At least two of the recruits expected to be on campus will be on official visits — four-star running back A.J. Davis from Lakeland, Fla., and three-star cornerback Terry Petry from Texas — and are positions of need for the Tigers in this recruiting class.
Davis is ranked as the 20th-best running back in the Class of 2017 and the 221st-best prospect overall. Petry, ranked as the 56th-best cornerback in the senior class, is committed to Houston last November but is interested enough in the Tigers to take an official visit to Columbia.

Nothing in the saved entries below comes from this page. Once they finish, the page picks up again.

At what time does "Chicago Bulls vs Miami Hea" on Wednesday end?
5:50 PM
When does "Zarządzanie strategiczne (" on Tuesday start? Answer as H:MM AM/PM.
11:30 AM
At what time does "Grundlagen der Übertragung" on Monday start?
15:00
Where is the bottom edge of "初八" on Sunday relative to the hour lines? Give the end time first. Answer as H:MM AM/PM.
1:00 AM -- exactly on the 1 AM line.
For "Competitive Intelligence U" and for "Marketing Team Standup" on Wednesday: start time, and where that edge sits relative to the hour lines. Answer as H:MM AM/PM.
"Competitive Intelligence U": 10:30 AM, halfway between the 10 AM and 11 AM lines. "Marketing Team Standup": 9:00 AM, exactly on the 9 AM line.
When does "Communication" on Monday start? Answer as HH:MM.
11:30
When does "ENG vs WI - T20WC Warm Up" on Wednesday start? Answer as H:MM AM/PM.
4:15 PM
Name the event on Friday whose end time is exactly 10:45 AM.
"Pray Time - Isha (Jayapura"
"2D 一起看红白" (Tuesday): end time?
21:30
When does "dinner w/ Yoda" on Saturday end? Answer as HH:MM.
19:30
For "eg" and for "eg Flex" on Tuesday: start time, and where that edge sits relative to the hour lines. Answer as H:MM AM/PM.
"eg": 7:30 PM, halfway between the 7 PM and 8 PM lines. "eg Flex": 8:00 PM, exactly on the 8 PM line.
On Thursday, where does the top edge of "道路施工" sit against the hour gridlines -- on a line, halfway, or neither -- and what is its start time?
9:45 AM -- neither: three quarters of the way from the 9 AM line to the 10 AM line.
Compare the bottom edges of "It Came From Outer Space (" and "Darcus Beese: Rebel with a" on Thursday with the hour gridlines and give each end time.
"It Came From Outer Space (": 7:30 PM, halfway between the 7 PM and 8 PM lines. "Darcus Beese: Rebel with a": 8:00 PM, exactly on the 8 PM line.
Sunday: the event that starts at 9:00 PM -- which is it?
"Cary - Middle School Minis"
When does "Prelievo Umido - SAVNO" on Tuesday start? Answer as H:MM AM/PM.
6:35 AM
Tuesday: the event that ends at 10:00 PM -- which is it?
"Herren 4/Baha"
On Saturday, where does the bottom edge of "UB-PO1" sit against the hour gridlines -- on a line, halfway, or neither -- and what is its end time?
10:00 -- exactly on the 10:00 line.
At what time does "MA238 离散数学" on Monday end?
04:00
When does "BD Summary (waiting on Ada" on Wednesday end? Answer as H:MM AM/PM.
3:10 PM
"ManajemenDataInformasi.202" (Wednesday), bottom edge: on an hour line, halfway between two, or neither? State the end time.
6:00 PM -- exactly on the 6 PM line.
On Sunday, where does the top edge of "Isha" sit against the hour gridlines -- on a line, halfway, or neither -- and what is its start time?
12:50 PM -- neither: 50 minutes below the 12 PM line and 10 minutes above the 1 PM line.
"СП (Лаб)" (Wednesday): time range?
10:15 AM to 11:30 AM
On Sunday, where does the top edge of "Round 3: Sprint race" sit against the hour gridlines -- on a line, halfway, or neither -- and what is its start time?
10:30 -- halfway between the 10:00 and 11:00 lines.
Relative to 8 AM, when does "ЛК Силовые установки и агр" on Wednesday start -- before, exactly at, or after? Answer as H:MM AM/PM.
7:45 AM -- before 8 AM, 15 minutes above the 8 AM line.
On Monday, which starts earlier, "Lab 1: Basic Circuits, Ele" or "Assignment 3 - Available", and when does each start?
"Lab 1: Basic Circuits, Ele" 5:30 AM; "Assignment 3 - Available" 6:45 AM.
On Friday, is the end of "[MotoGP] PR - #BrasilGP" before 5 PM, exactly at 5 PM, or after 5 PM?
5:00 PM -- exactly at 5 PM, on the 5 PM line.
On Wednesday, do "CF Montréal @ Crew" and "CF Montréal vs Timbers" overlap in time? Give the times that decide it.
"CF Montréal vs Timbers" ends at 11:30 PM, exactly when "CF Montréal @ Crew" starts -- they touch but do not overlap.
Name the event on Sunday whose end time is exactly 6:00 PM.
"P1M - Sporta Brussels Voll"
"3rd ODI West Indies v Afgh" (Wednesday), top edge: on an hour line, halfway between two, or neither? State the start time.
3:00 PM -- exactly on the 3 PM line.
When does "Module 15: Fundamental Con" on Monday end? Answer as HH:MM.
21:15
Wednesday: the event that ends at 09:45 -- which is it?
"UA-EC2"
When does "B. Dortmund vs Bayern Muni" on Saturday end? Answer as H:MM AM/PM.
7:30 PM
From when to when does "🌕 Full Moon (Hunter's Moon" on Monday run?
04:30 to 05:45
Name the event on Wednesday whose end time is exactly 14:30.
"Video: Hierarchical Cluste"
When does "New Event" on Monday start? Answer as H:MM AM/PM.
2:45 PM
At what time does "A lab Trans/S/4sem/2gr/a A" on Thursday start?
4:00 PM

The Tigers have 13 commitments for the Class of 2017 so far but do not have any pledges from running backs or cornerbacks. Missouri has one senior running back (Alex Ross) and currently has two seniors starting at cornerback in Aarion Penton and John Gibson, so those are two areas where the Tigers could definitely try to replenish their talent level.
Missouri will have a few of their 2017 commitments on campus — with wide receivers Da'Ron Davis and Jafar Armstrong, quarterback Reyondous Estes, offensive lineman Case Cook and possibly more — as well as some key recruits in the 2017, 2018 and 2019 classes who already have scholarship offers and have several other schools recruiting them.
East St. Louis senior wide receiver Jeff Thomas, Parkway North junior defensive lineman Michael Thompson and CBC junior wide receiver Kamryn Babb are prospects who already have or will be recruited by the top programs in college football, but are key recruits for the Tigers and are expected to be at Memorial Stadium on Saturday night. Barry Odom wants to make Mizzou a championship contender and these are the kind of recruits he needs to help make that vision a reality.
So it’s an opportunity for Odom and the Tigers to knock off a Top 25 program, make a statement about where they stand in the SEC hierarchy in 2016 and show some of the top in-state prospects they can compete at the highest level if they come to Columbia.